The WNT3A according to any one of claims 1 to 6, or a therapeutically effective fragment or derivative thereof, wherein the drug is used to prevent or reduce adhesions occurring in the abdomen, pelvis, spine, or ligament. Or WNT3A used when used for inhibition, or a therapeutically effective fragment or derivative thereof.
WNT3A according to any of the above claims, or a therapeutically effective fragment or derivative thereof, wherein the drug is used as a topical drug WNT3A, or a therapeutically effective fragment or thereof Derivative.
WNT3A according to any of the above claims, or a therapeutically effective fragment or derivative thereof, wherein the drug is used as an injectable solution WNT3A, or a therapeutically effective fragment or thereof Derivative.
12. WNT3A according to claim 11, or a therapeutically effective fragment or derivative thereof, wherein the drug is used for intradermal injection. WNT3A, or a therapeutically effective fragment or derivative thereof.

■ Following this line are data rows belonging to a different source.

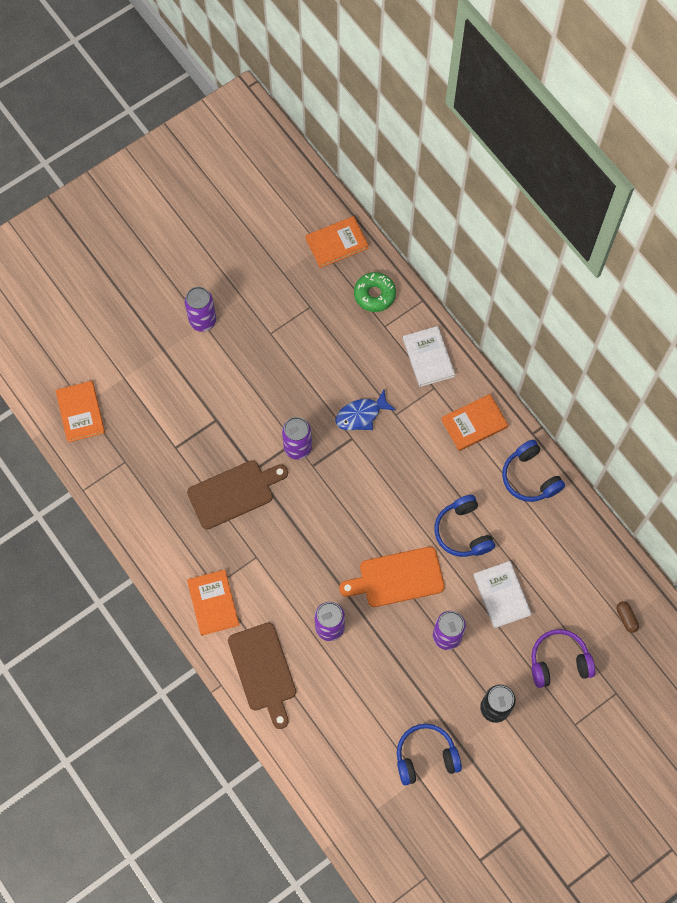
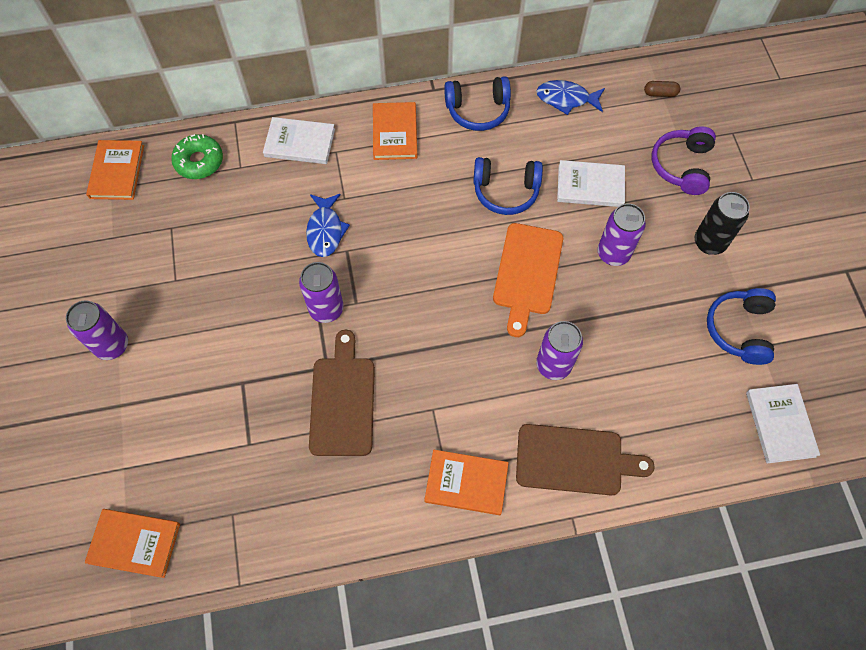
camera: 65 degrees left, 5 degrees down
none -> blue fish [536,80,605,115]
none -> white book [746,384,820,464]

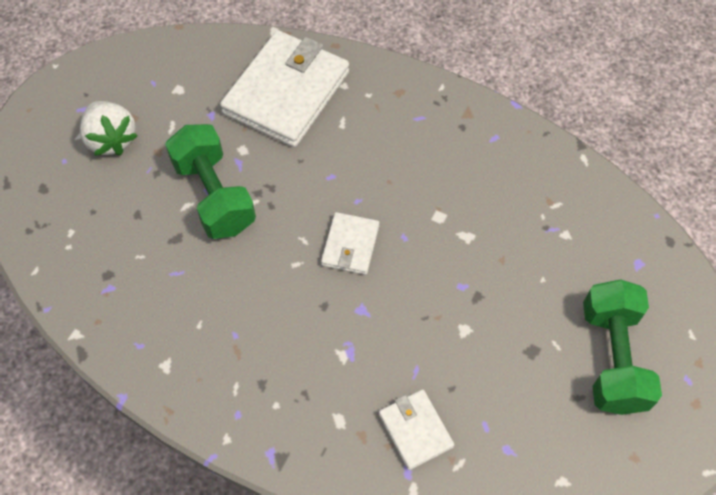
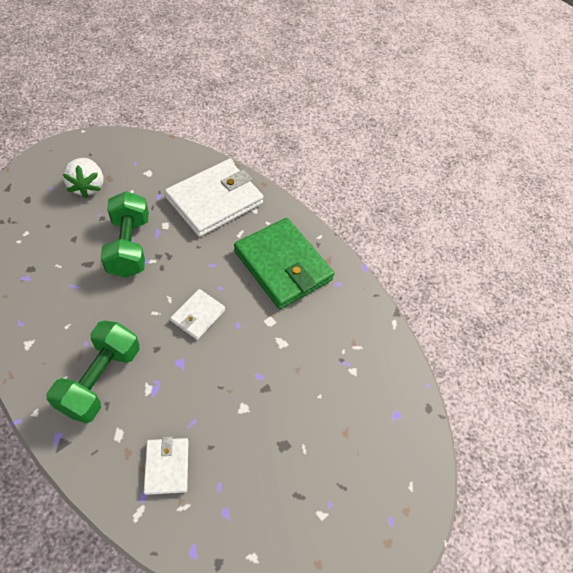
camera: 15 degrees right, 5 degrees down
green dumbbell [583,279,662,415] -> green dumbbell moved to [46,321,140,423]
none -> green wallet [234,218,334,309]

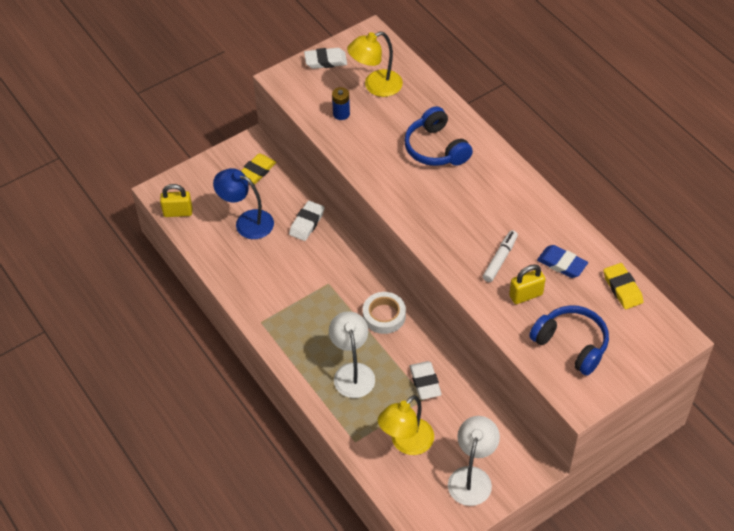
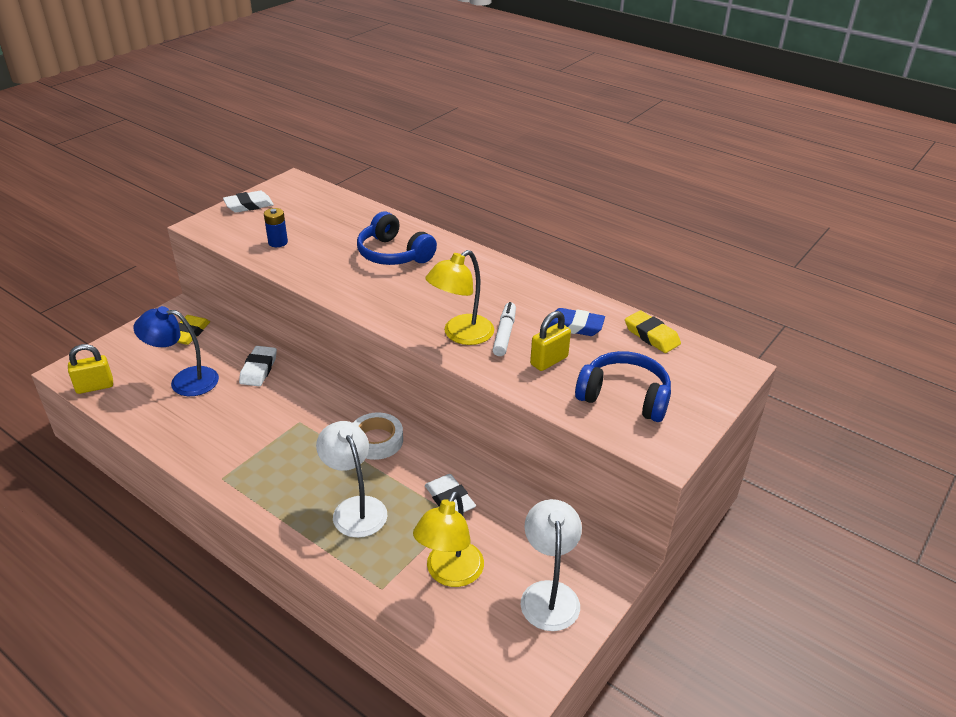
camera: 20 degrees left, 15 degrees down
yellow lamp [347,31,403,97] -> yellow lamp moved to [425,250,494,345]

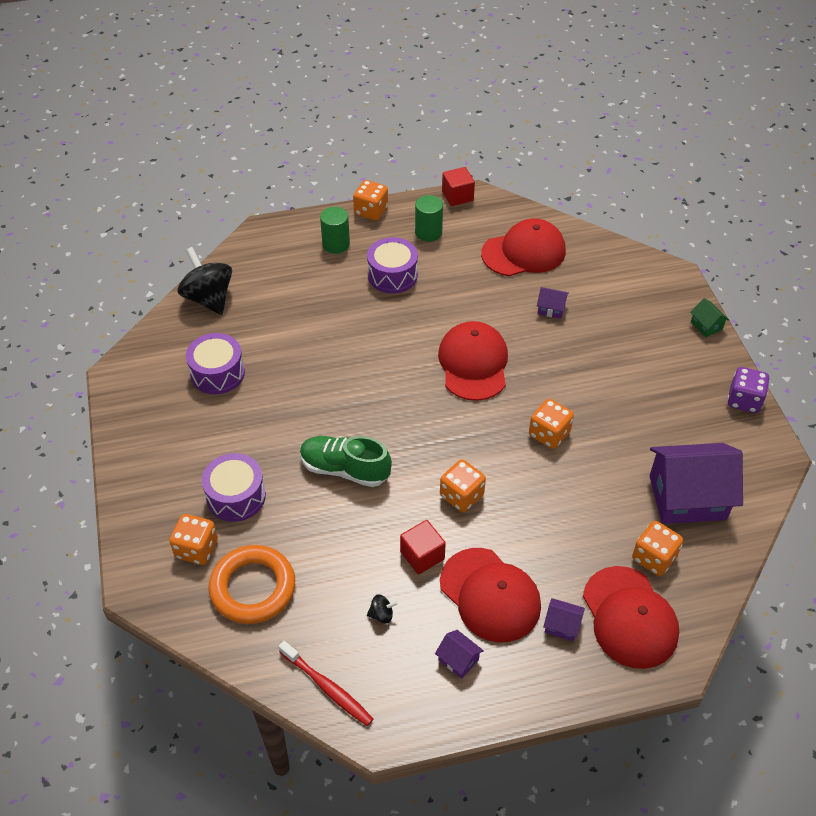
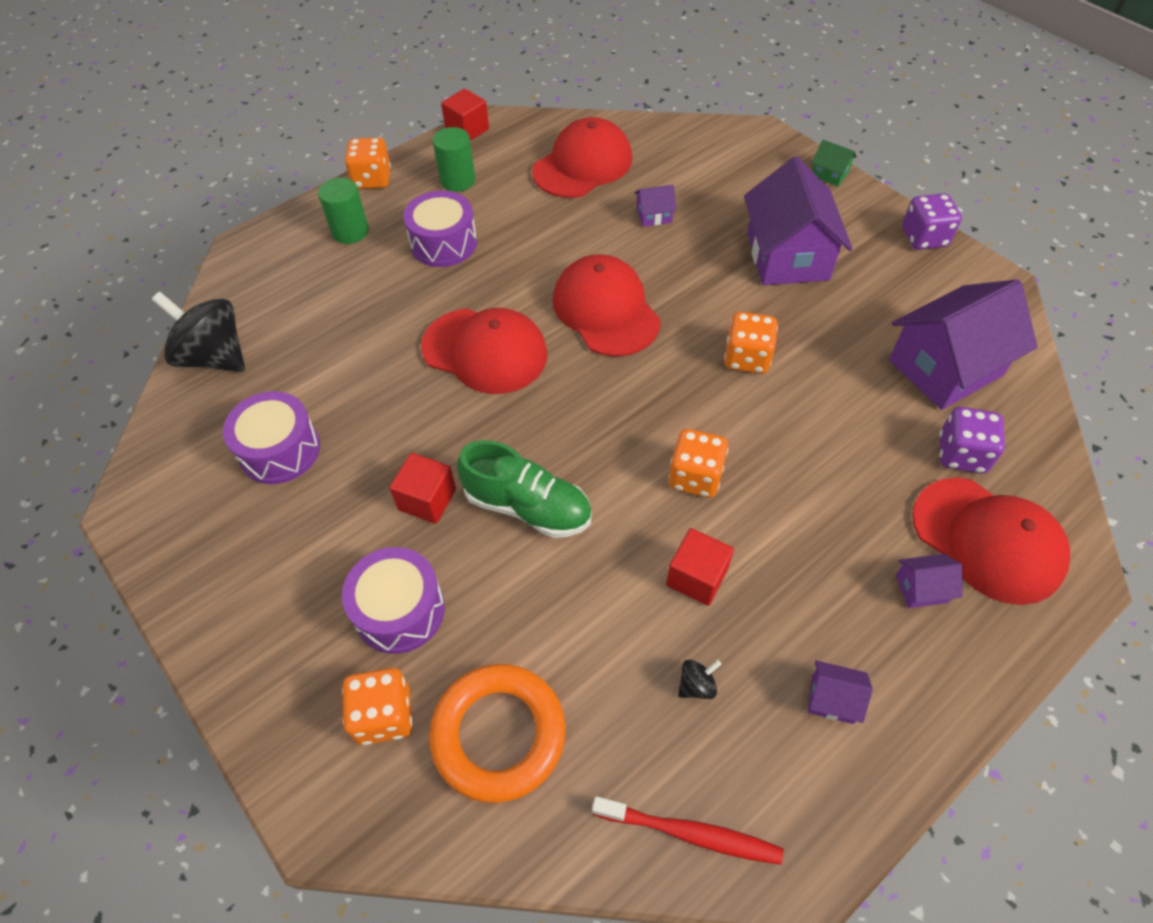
camera: 25 degrees left, 5 degrees up
green shoe [300,436,392,487] -> green shoe turned 150 degrees counterclockwise [457,440,592,538]
red cap [440,548,541,643] -> red cap moved to [421,308,547,394]
orange dice [632,521,683,576] -> purple dice [939,407,1005,474]
none -> red cube [389,453,456,524]
none -> purple house [744,156,853,285]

WNT3A according to any of the above claims, used as a medicament for the prevention, reduction or suppression of scarring.
A derivative of WNT3A according to any one of claims 1 to 12, which is used as a medicament for preventing, reducing or suppressing scarring.
15. A derivative of WNT3A according to claim 14, wherein the derivative has enhanced resistance to degradation than WNT3A.
The derivative of WNT3A according to claim 14 or 15, wherein the derivative is a peptoid derivative.
A WNT3A as claimed in any of the preceding claims, or a therapeutically effective fragment or derivative thereof, wherein the drug comprises about 1 ng of WNT3A, or a fragment or derivative thereof, in a wound or fibrotic centimeter. WNT3A used given per meter, or a therapeutically effective fragment or derivative thereof.
A method for the prevention, reduction or suppression of scars, wherein a therapeutically effective amount of WNT3A, or a therapeutically effective fragment or derivative thereof, is in need of such prevention, reduction or suppression Administering to a method.